Segment Start: SELECTED EXTRACT
2 When judgment on the interlocutory
process was delivered, the respondents/plaintiffs (“Westbury”) gave
notice of an
application for an order that costs be assessed on the indemnity
basis. Because I was about to enter upon long leave, that application
was
listed for hearing on 13 September 2007. The application was pursued on that
occasion.
3 In contending that the costs awarded against the Miltonbrook
parties as unsuccessful applicants should be assessed on the indemnity
basis,
Westbury relied wholly on a letter sent by its solicitors to the solicitors for
the Miltonbrook parties shortly after the
interlocutory process was served.
After pointing out that Westbury had acted upon orders obtained by it from the
court on 5 March
2007 (which, as I have said, included an order s.601AH of the
Corporations Act 2001 (Cth) that Australian Securities and Investments
Commission reinstate the registration of Churnwood Holdings Pty Ltd) and that
the
reinstatement of registration of Churnwood Holdings Pty Ltd had been
completed, Westbury’s solicitors said:
“We are instructed to
oppose your interlocutory application. We are of the opinion that your
client’s application has
neither merit nor any standing to bring the
application in the first place because the orders have already been made. The
proper
course by [sic] Notice of appeal to the Court of Appeal.
Our
client complied with Section 601AH of the Corporations Act. The Court was
satisfied that the components required by that Section were met. The matters
you seek to raise are those which ought
to be argued in the substantive matter
in Equity. You should note that proceedings have been issued in the Supreme
Court Equity
Division in the form of the draft Statement of Claim that was
provided to you prior to Christmas. In that draft document provided
at that
time you will have noted it was at all times our client’s intention to
have Churnwood Holdings Pty Limited reinstated.
Our client certainly has
grounds as a ‘person aggrieved’, particularly as we assert the
options were assigned appropriately,
the loans were not repaid hence the options
subsisted. There is substantial evidence to establish our client’s right
to a
share of the Companies and Profits previously advised.
We offer you
the opportunity to discontinue with the Interlocutory Process on the basis that
each party pays its own costs.
Should you fail to accept this offer and
the matter is determined by the Court more favourably to our client, we shall
tender a copy
of this letter to the Court and seek an Order for indemnity costs
against your Client and your Firm.”
4 On the hearing of the
application with which I am now dealing, Mr Warren submitted on behalf of
Westbury that the letter was a Calderbank
letter making it necessary to consider
principles emerging from a number of decisions of the Court of Appeal, in
particular, SMEC Testing Services Pty Ltd v Campbelltown City Council
[2000] NSWCA 323, Jones v Bradley No. 2 [2003] NSWCA 258 and
Leichhardt Municipal Council v Green [2004] NSWCA 341. A useful summation
of the principles appears in the judgment of Hislop J in Pollard v
Baulderstone Hornibrook Engineering Pty Ltd No. 2 [2007] NSWSC 486. I
gratefully adopt paragraphs 5 to 9 of his Honour's judgment:
“Rule
42.1 of the Uniform Civil Procedure Rules 2005 (“the rules”)
Segment End: SELECTED EXTRACT
Segment Start: DATA
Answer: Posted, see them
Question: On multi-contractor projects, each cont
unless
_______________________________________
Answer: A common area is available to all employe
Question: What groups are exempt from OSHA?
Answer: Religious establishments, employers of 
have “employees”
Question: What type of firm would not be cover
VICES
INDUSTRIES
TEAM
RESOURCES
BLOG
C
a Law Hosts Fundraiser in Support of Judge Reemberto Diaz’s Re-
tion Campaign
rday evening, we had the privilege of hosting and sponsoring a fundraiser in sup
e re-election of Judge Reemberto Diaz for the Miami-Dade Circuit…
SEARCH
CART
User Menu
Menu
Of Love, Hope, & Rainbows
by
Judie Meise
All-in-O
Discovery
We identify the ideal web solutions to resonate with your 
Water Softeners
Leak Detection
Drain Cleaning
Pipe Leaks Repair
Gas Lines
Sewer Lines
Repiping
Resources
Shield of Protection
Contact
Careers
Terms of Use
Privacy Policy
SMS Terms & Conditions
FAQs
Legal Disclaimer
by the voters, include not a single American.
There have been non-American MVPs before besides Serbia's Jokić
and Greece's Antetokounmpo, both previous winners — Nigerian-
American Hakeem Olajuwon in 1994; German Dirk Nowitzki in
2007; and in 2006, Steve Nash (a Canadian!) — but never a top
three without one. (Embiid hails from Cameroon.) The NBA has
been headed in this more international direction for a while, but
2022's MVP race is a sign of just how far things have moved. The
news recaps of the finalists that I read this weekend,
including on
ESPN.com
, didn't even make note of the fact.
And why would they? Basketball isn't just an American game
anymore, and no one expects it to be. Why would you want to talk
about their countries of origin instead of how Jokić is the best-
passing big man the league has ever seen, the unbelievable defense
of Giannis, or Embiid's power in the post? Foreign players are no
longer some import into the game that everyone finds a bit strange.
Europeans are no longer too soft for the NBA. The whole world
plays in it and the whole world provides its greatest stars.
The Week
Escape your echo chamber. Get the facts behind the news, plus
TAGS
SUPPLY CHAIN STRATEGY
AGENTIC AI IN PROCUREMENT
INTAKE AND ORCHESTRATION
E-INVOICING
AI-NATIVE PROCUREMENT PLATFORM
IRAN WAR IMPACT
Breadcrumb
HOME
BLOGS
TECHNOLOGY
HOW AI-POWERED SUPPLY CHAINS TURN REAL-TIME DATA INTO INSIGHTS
Segment End: DATA
### EXERCISE REQUIREMENTS
Carry the judgment on indemnity costs forward from the point at which it stops. The records are kept apart from the judgment on indemnity costs and are not part of it.

### ANSWER TO THE EXERCISE
provides ‘Subject to this Part, if the court makes any order as to costs,
the court is to order that
the costs follow the event unless it appears to the
court that some other order should be made as to the whole or any part of the
costs’.
Rule 42.15 of the rules provides, relevantly, that where
an offer of compromise is made by a defendant pursuant to rule 20.26, and the
plaintiff does not accept that offer and recovers a judgment less favourable to
him or her than the terms of the offer then,
unless the Court orders otherwise,
the plaintiff is entitled to an order against the defendant for the
plaintiff’s costs until
the beginning of the date following the day on
which the offer was made from which date the defendant is entitled to its costs
assessed
on an indemnity basis. In the case of an offer pursuant to rule 20.26
the court’s discretion to ‘order otherwise’ will, in general,
be exercised only in an exceptional case - Leichhardt Municipal Council v
Green [2004] NSWCA 341 and it is for the plaintiff to prove that the court
should ‘order otherwise’ - Gretton v The Commonwealth of
Australia [2007] NSWSC 149 at [9].
The court may also make an order
that a defendant is entitled to indemnity costs where an offer has been made in
a Calderbank letter
and the judgment obtained by the plaintiff is less
favourable to him or her than the terms of the offer.
Unlike a notice of
offer of compromise under rule 20.26 ‘...the mere making of an offer by a
“Calderbank letter” and its non-acceptance followed by a result more
favourable
to the offeror (less favourable to the offeree) than that represented
by the offer will not automatically lead to the making of an
order for payment
of costs on an indemnity basis’ - MGICA (1992) Pty Ltd v Kenny
and Good Pty Ltd (1996) 70 FCR 236 at 239.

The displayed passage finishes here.